> **TASK TO COMPLETE**: Set down the entries once more, exactly as given.

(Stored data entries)
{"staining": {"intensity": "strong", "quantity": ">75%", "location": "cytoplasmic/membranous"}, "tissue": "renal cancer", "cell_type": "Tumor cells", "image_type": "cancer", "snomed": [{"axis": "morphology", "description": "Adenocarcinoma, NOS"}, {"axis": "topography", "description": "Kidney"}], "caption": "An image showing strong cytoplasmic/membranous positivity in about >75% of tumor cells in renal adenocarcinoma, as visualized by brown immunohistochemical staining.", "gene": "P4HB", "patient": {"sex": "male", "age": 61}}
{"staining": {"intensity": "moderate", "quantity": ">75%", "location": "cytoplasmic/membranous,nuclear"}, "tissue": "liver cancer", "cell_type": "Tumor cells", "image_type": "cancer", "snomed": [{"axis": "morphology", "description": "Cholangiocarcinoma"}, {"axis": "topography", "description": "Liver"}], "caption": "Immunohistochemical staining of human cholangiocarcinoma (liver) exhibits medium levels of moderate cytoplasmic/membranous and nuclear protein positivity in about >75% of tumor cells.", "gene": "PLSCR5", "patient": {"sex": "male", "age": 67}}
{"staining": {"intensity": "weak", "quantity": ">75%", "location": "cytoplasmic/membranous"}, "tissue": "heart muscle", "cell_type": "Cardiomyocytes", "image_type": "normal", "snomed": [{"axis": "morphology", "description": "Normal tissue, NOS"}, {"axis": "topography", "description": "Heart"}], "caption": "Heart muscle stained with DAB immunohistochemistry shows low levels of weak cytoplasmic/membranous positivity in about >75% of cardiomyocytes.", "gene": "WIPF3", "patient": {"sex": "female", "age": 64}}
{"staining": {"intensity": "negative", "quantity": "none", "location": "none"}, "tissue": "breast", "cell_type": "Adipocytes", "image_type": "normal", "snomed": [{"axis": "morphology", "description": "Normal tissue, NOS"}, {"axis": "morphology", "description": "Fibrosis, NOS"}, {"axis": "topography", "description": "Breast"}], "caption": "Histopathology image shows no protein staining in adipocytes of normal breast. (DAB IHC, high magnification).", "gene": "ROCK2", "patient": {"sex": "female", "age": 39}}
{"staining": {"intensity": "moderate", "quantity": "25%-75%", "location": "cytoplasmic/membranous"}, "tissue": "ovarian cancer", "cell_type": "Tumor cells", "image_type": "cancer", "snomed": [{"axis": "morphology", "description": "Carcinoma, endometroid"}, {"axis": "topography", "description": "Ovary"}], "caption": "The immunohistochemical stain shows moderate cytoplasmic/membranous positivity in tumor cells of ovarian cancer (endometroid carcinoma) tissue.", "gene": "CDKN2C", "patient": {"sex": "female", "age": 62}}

> **TASK OUTPUT**:
{"staining": {"intensity": "strong", "quantity": ">75%", "location": "cytoplasmic/membranous"}, "tissue": "renal cancer", "cell_type": "Tumor cells", "image_type": "cancer", "snomed": [{"axis": "morphology", "description": "Adenocarcinoma, NOS"}, {"axis": "topography", "description": "Kidney"}], "caption": "An image showing strong cytoplasmic/membranous positivity in about >75% of tumor cells in renal adenocarcinoma, as visualized by brown immunohistochemical staining.", "gene": "P4HB", "patient": {"sex": "male", "age": 61}}
{"staining": {"intensity": "moderate", "quantity": ">75%", "location": "cytoplasmic/membranous,nuclear"}, "tissue": "liver cancer", "cell_type": "Tumor cells", "image_type": "cancer", "snomed": [{"axis": "morphology", "description": "Cholangiocarcinoma"}, {"axis": "topography", "description": "Liver"}], "caption": "Immunohistochemical staining of human cholangiocarcinoma (liver) exhibits medium levels of moderate cytoplasmic/membranous and nuclear protein positivity in about >75% of tumor cells.", "gene": "PLSCR5", "patient": {"sex": "male", "age": 67}}
{"staining": {"intensity": "weak", "quantity": ">75%", "location": "cytoplasmic/membranous"}, "tissue": "heart muscle", "cell_type": "Cardiomyocytes", "image_type": "normal", "snomed": [{"axis": "morphology", "description": "Normal tissue, NOS"}, {"axis": "topography", "description": "Heart"}], "caption": "Heart muscle stained with DAB immunohistochemistry shows low levels of weak cytoplasmic/membranous positivity in about >75% of cardiomyocytes.", "gene": "WIPF3", "patient": {"sex": "female", "age": 64}}
{"staining": {"intensity": "negative", "quantity": "none", "location": "none"}, "tissue": "breast", "cell_type": "Adipocytes", "image_type": "normal", "snomed": [{"axis": "morphology", "description": "Normal tissue, NOS"}, {"axis": "morphology", "description": "Fibrosis, NOS"}, {"axis": "topography", "description": "Breast"}], "caption": "Histopathology image shows no protein staining in adipocytes of normal breast. (DAB IHC, high magnification).", "gene": "ROCK2", "patient": {"sex": "female", "age": 39}}
{"staining": {"intensity": "moderate", "quantity": "25%-75%", "location": "cytoplasmic/membranous"}, "tissue": "ovarian cancer", "cell_type": "Tumor cells", "image_type": "cancer", "snomed": [{"axis": "morphology", "description": "Carcinoma, endometroid"}, {"axis": "topography", "description": "Ovary"}], "caption": "The immunohistochemical stain shows moderate cytoplasmic/membranous positivity in tumor cells of ovarian cancer (endometroid carcinoma) tissue.", "gene": "CDKN2C", "patient": {"sex": "female", "age": 62}}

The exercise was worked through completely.